Start of Extracted material
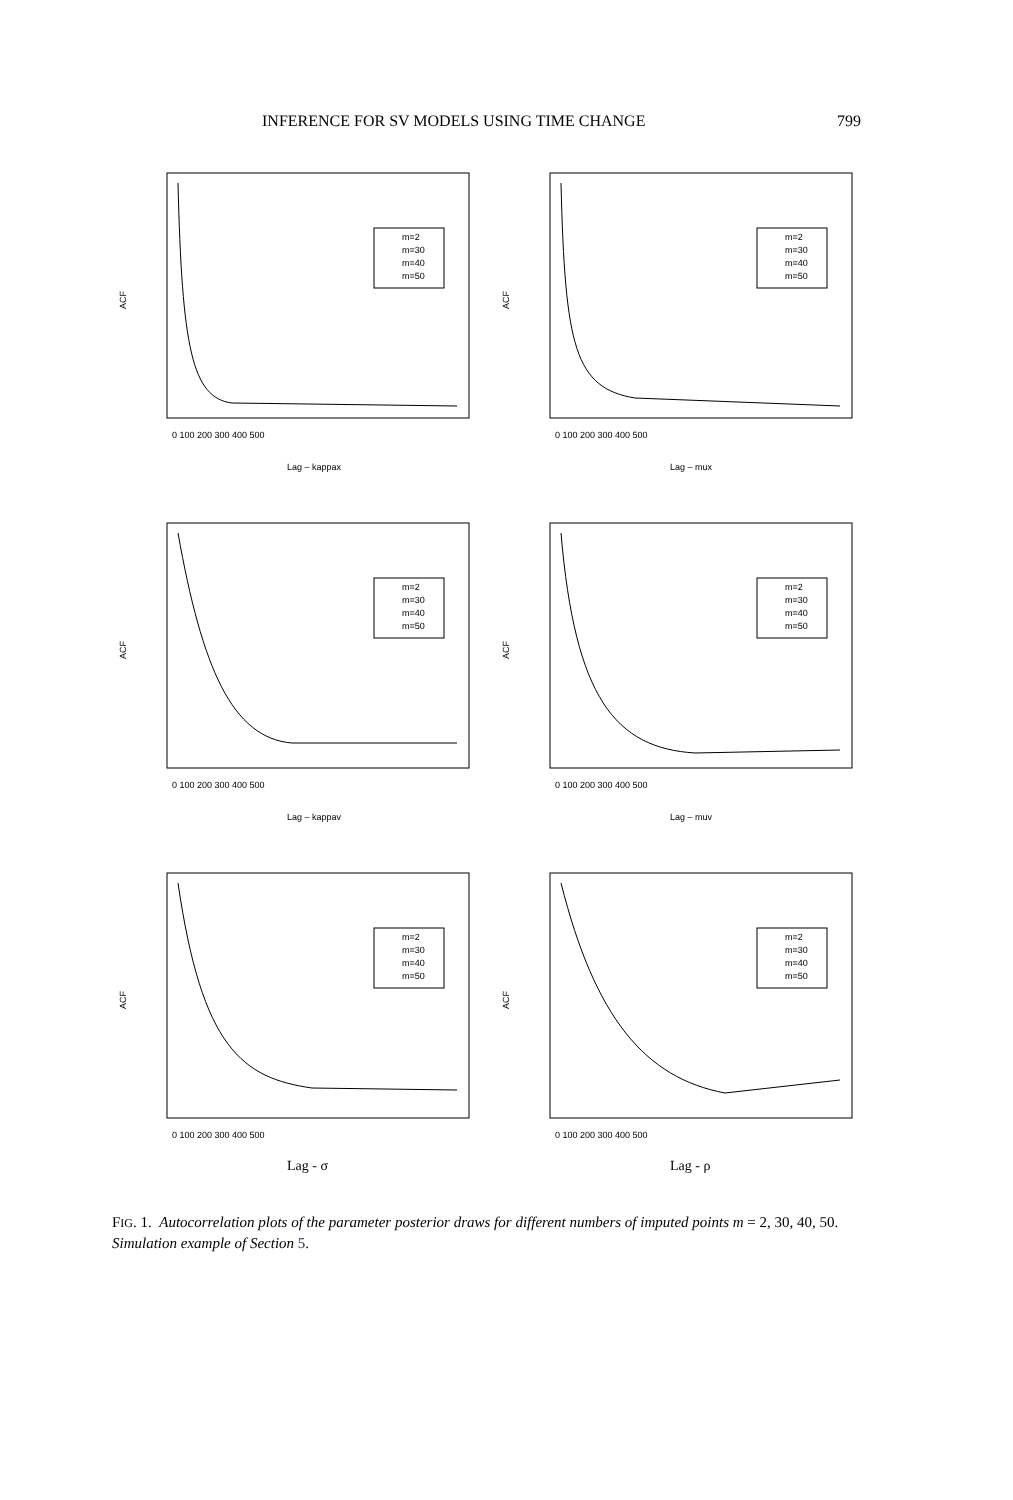INFERENCE FOR SV MODELS USING TIME CHANGE 799
ACF
m=2
m=30
m=40
m=50
0 100 200 300 400 500
Lag – kappax
ACF
m=2
m=30
m=40
m=50
0 100 200 300 400 500
Lag – mux
ACF
m=2
m=30
m=40
m=50
0 100 200 300 400 500
Lag – kappav
ACF
m=2
m=30
m=40
m=50
0 100 200 300 400 500
Lag – muv
ACF
m=2
m=30
m=40
m=50
0 100 200 300 400 500
Lag - σ
ACF
m=2
m=30
m=40
m=50
0 100 200 300 400 500
Lag - ρ
FIG. 1. Autocorrelation plots of the parameter posterior draws for different numbers of imputed points m = 2, 30, 40, 50. Simulation example of Section 5.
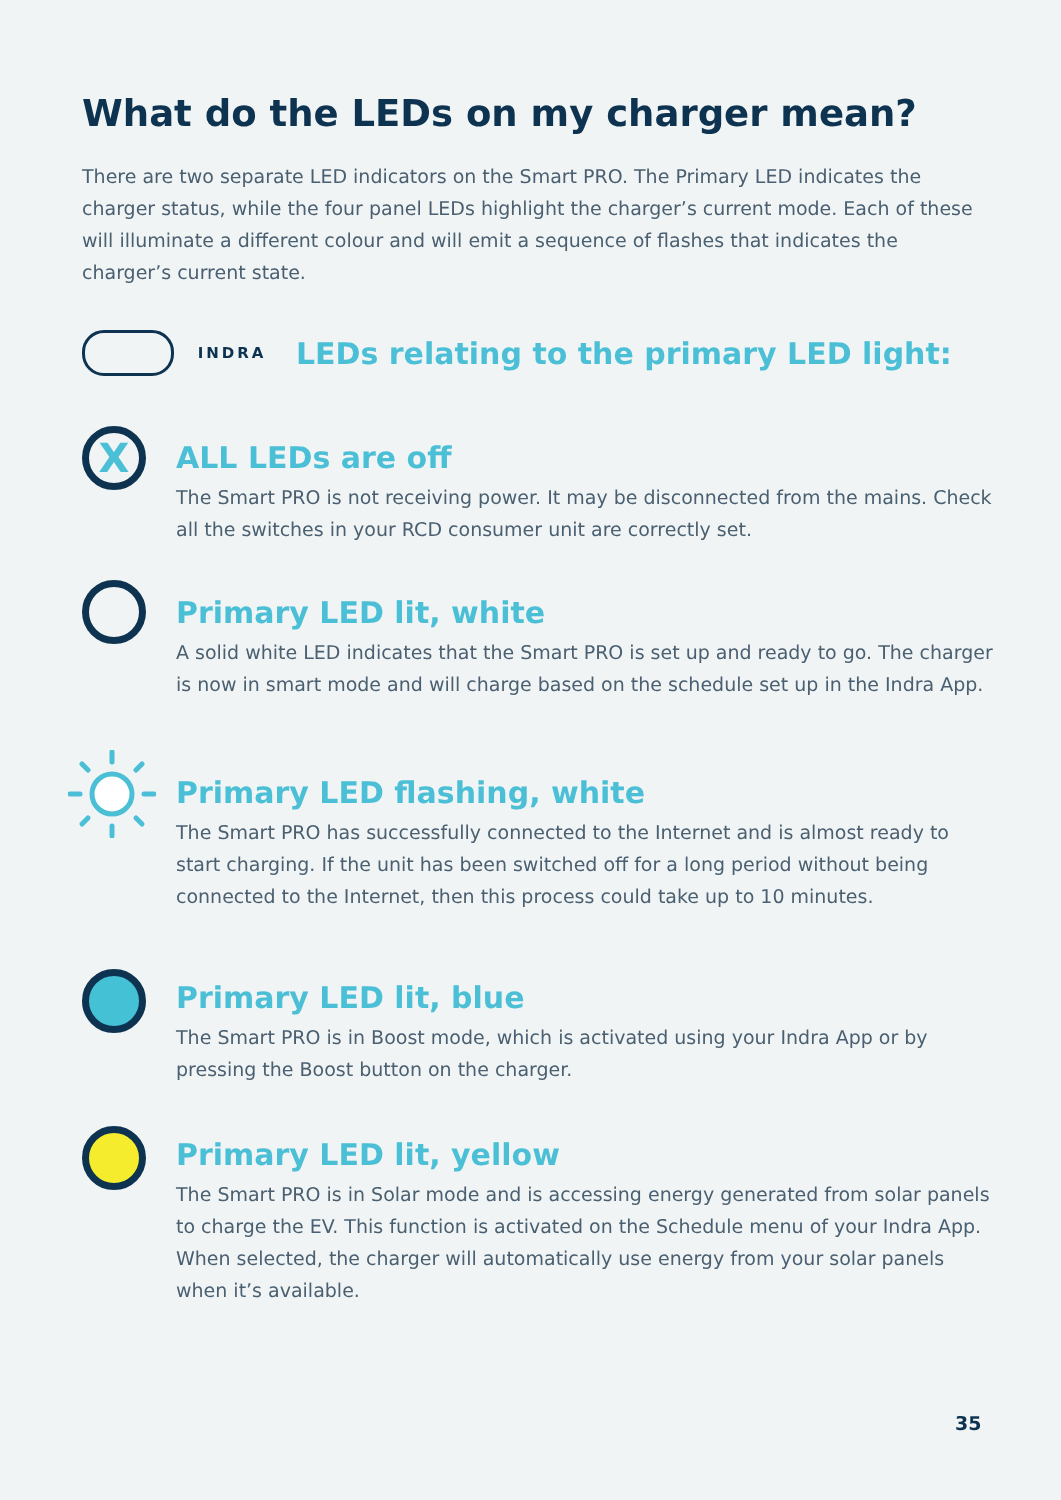What do the LEDs on my charger mean?
There are two separate LED indicators on the Smart PRO. The Primary LED indicates the charger status, while the four panel LEDs highlight the charger’s current mode. Each of these will illuminate a different colour and will emit a sequence of flashes that indicates the charger’s current state.
INDRA
LEDs relating to the primary LED light:
X
ALL LEDs are off
The Smart PRO is not receiving power. It may be disconnected from the mains. Check all the switches in your RCD consumer unit are correctly set.
Primary LED lit, white
A solid white LED indicates that the Smart PRO is set up and ready to go. The charger is now in smart mode and will charge based on the schedule set up in the Indra App.
Primary LED flashing, white
The Smart PRO has successfully connected to the Internet and is almost ready to start charging. If the unit has been switched off for a long period without being connected to the Internet, then this process could take up to 10 minutes.
Primary LED lit, blue
The Smart PRO is in Boost mode, which is activated using your Indra App or by pressing the Boost button on the charger.
Primary LED lit, yellow
The Smart PRO is in Solar mode and is accessing energy generated from solar panels to charge the EV. This function is activated on the Schedule menu of your Indra App. When selected, the charger will automatically use energy from your solar panels when it’s available.
35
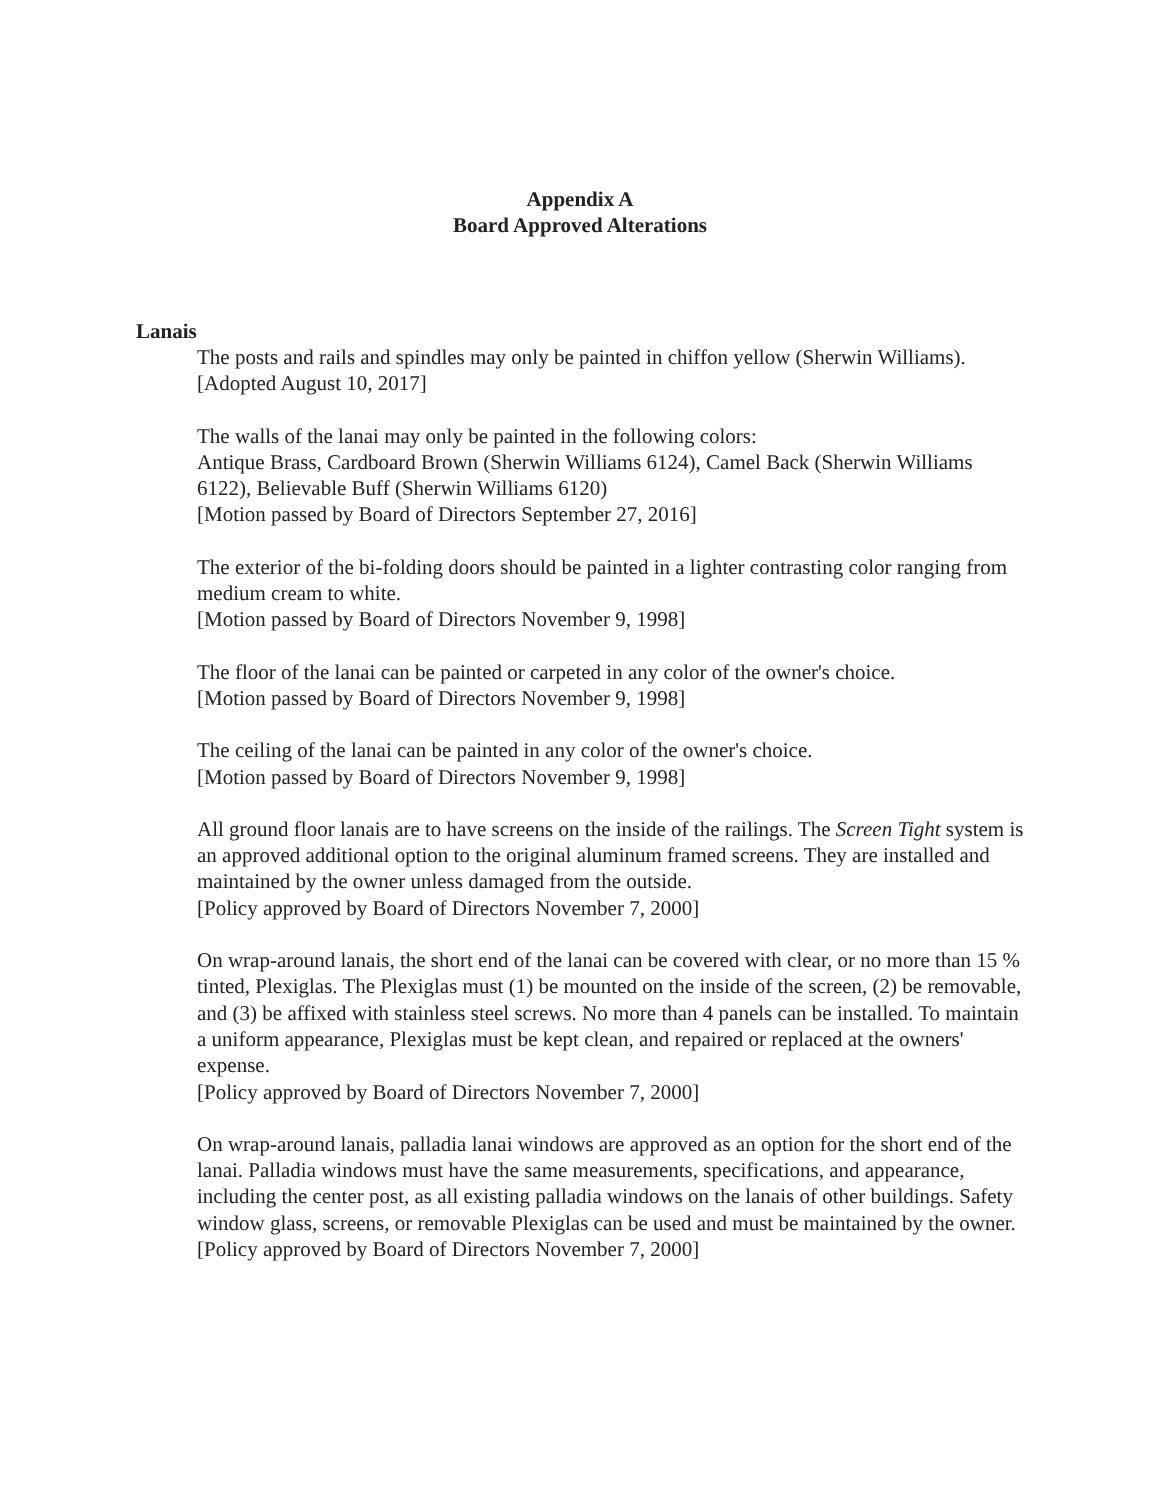Appendix A
Board Approved Alterations
Lanais
The posts and rails and spindles may only be painted in chiffon yellow (Sherwin Williams). [Adopted August 10, 2017]
The walls of the lanai may only be painted in the following colors:
Antique Brass, Cardboard Brown (Sherwin Williams 6124), Camel Back (Sherwin Williams 6122), Believable Buff (Sherwin Williams 6120)
[Motion passed by Board of Directors September 27, 2016]
The exterior of the bi-folding doors should be painted in a lighter contrasting color ranging from medium cream to white.
[Motion passed by Board of Directors November 9, 1998]
The floor of the lanai can be painted or carpeted in any color of the owner's choice.
[Motion passed by Board of Directors November 9, 1998]
The ceiling of the lanai can be painted in any color of the owner's choice.
[Motion passed by Board of Directors November 9, 1998]
All ground floor lanais are to have screens on the inside of the railings. The Screen Tight system is an approved additional option to the original aluminum framed screens. They are installed and maintained by the owner unless damaged from the outside.
[Policy approved by Board of Directors November 7, 2000]
On wrap-around lanais, the short end of the lanai can be covered with clear, or no more than 15 % tinted, Plexiglas. The Plexiglas must (1) be mounted on the inside of the screen, (2) be removable, and (3) be affixed with stainless steel screws. No more than 4 panels can be installed. To maintain a uniform appearance, Plexiglas must be kept clean, and repaired or replaced at the owners' expense.
[Policy approved by Board of Directors November 7, 2000]
On wrap-around lanais, palladia lanai windows are approved as an option for the short end of the lanai. Palladia windows must have the same measurements, specifications, and appearance, including the center post, as all existing palladia windows on the lanais of other buildings. Safety window glass, screens, or removable Plexiglas can be used and must be maintained by the owner.
[Policy approved by Board of Directors November 7, 2000]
End of Extracted material
Your task is to repeat the records exactly. Images do not belong in the copy.

INFERENCE FOR SV MODELS USING TIME CHANGE 799
ACF
m=2
m=30
m=40
m=50
0 100 200 300 400 500
Lag – kappax
ACF
m=2
m=30
m=40
m=50
0 100 200 300 400 500
Lag – mux
ACF
m=2
m=30
m=40
m=50
0 100 200 300 400 500
Lag – kappav
ACF
m=2
m=30
m=40
m=50
0 100 200 300 400 500
Lag – muv
ACF
m=2
m=30
m=40
m=50
0 100 200 300 400 500
Lag - σ
ACF
m=2
m=30
m=40
m=50
0 100 200 300 400 500
Lag - ρ
FIG. 1. Autocorrelation plots of the parameter posterior draws for different numbers of imputed points m = 2, 30, 40, 50. Simulation example of Section 5.
What do the LEDs on my charger mean?
There are two separate LED indicators on the Smart PRO. The Primary LED indicates the charger status, while the four panel LEDs highlight the charger’s current mode. Each of these will illuminate a different colour and will emit a sequence of flashes that indicates the charger’s current state.
INDRA
LEDs relating to the primary LED light:
X
ALL LEDs are off
The Smart PRO is not receiving power. It may be disconnected from the mains. Check all the switches in your RCD consumer unit are correctly set.
Primary LED lit, white
A solid white LED indicates that the Smart PRO is set up and ready to go. The charger is now in smart mode and will charge based on the schedule set up in the Indra App.
Primary LED flashing, white
The Smart PRO has successfully connected to the Internet and is almost ready to start charging. If the unit has been switched off for a long period without being connected to the Internet, then this process could take up to 10 minutes.
Primary LED lit, blue
The Smart PRO is in Boost mode, which is activated using your Indra App or by pressing the Boost button on the charger.
Primary LED lit, yellow
The Smart PRO is in Solar mode and is accessing energy generated from solar panels to charge the EV. This function is activated on the Schedule menu of your Indra App. When selected, the charger will automatically use energy from your solar panels when it’s available.
35
Appendix A
Board Approved Alterations
Lanais
The posts and rails and spindles may only be painted in chiffon yellow (Sherwin Williams). [Adopted August 10, 2017]
The walls of the lanai may only be painted in the following colors:
Antique Brass, Cardboard Brown (Sherwin Williams 6124), Camel Back (Sherwin Williams 6122), Believable Buff (Sherwin Williams 6120)
[Motion passed by Board of Directors September 27, 2016]
The exterior of the bi-folding doors should be painted in a lighter contrasting color ranging from medium cream to white.
[Motion passed by Board of Directors November 9, 1998]
The floor of the lanai can be painted or carpeted in any color of the owner's choice.
[Motion passed by Board of Directors November 9, 1998]
The ceiling of the lanai can be painted in any color of the owner's choice.
[Motion passed by Board of Directors November 9, 1998]
All ground floor lanais are to have screens on the inside of the railings. The Screen Tight system is an approved additional option to the original aluminum framed screens. They are installed and maintained by the owner unless damaged from the outside.
[Policy approved by Board of Directors November 7, 2000]
On wrap-around lanais, the short end of the lanai can be covered with clear, or no more than 15 % tinted, Plexiglas. The Plexiglas must (1) be mounted on the inside of the screen, (2) be removable, and (3) be affixed with stainless steel screws. No more than 4 panels can be installed. To maintain a uniform appearance, Plexiglas must be kept clean, and repaired or replaced at the owners' expense.
[Policy approved by Board of Directors November 7, 2000]
On wrap-around lanais, palladia lanai windows are approved as an option for the short end of the lanai. Palladia windows must have the same measurements, specifications, and appearance, including the center post, as all existing palladia windows on the lanais of other buildings. Safety window glass, screens, or removable Plexiglas can be used and must be maintained by the owner.
[Policy approved by Board of Directors November 7, 2000]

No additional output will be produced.